Exercise aim: Having read the records, set them all down exactly as they appear.

Supplied material:
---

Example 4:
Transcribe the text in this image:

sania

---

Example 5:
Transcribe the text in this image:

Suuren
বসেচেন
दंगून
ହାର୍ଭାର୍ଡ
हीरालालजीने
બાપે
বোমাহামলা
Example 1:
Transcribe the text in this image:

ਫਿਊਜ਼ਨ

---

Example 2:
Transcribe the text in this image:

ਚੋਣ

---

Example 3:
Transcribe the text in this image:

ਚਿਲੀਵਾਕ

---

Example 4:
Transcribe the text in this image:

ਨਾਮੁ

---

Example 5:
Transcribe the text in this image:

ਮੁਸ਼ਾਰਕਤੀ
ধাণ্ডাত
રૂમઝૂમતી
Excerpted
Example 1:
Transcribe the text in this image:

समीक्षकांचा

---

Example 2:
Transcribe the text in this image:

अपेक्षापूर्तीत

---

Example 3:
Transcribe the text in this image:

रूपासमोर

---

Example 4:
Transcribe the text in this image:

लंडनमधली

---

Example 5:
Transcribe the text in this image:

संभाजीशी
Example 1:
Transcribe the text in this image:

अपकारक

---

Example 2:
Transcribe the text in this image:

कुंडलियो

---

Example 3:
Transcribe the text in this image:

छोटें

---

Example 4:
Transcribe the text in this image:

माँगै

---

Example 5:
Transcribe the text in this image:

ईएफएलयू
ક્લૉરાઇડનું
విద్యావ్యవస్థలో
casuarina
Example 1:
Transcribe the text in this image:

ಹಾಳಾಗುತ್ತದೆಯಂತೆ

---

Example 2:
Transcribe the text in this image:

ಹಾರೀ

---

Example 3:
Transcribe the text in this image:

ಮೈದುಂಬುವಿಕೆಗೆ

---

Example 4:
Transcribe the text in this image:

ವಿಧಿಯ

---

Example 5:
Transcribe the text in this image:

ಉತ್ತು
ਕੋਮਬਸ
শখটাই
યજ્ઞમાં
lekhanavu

Exercise response:
---

Example 4:
Transcribe the text in this image:

sania

---

Example 5:
Transcribe the text in this image:

Suuren
বসেচেন
दंगून
ହାର୍ଭାର୍ଡ
हीरालालजीने
બાપે
বোমাহামলা
Example 1:
Transcribe the text in this image:

ਫਿਊਜ਼ਨ

---

Example 2:
Transcribe the text in this image:

ਚੋਣ

---

Example 3:
Transcribe the text in this image:

ਚਿਲੀਵਾਕ

---

Example 4:
Transcribe the text in this image:

ਨਾਮੁ

---

Example 5:
Transcribe the text in this image:

ਮੁਸ਼ਾਰਕਤੀ
ধাণ্ডাত
રૂમઝૂમતી
Excerpted
Example 1:
Transcribe the text in this image:

समीक्षकांचा

---

Example 2:
Transcribe the text in this image:

अपेक्षापूर्तीत

---

Example 3:
Transcribe the text in this image:

रूपासमोर

---

Example 4:
Transcribe the text in this image:

लंडनमधली

---

Example 5:
Transcribe the text in this image:

संभाजीशी
Example 1:
Transcribe the text in this image:

अपकारक

---

Example 2:
Transcribe the text in this image:

कुंडलियो

---

Example 3:
Transcribe the text in this image:

छोटें

---

Example 4:
Transcribe the text in this image:

माँगै

---

Example 5:
Transcribe the text in this image:

ईएफएलयू
ક્લૉરાઇડનું
విద్యావ్యవస్థలో
casuarina
Example 1:
Transcribe the text in this image:

ಹಾಳಾಗುತ್ತದೆಯಂತೆ

---

Example 2:
Transcribe the text in this image:

ಹಾರೀ

---

Example 3:
Transcribe the text in this image:

ಮೈದುಂಬುವಿಕೆಗೆ

---

Example 4:
Transcribe the text in this image:

ವಿಧಿಯ

---

Example 5:
Transcribe the text in this image:

ಉತ್ತು
ਕੋਮਬਸ
শখটাই
યજ્ઞમાં
lekhanavu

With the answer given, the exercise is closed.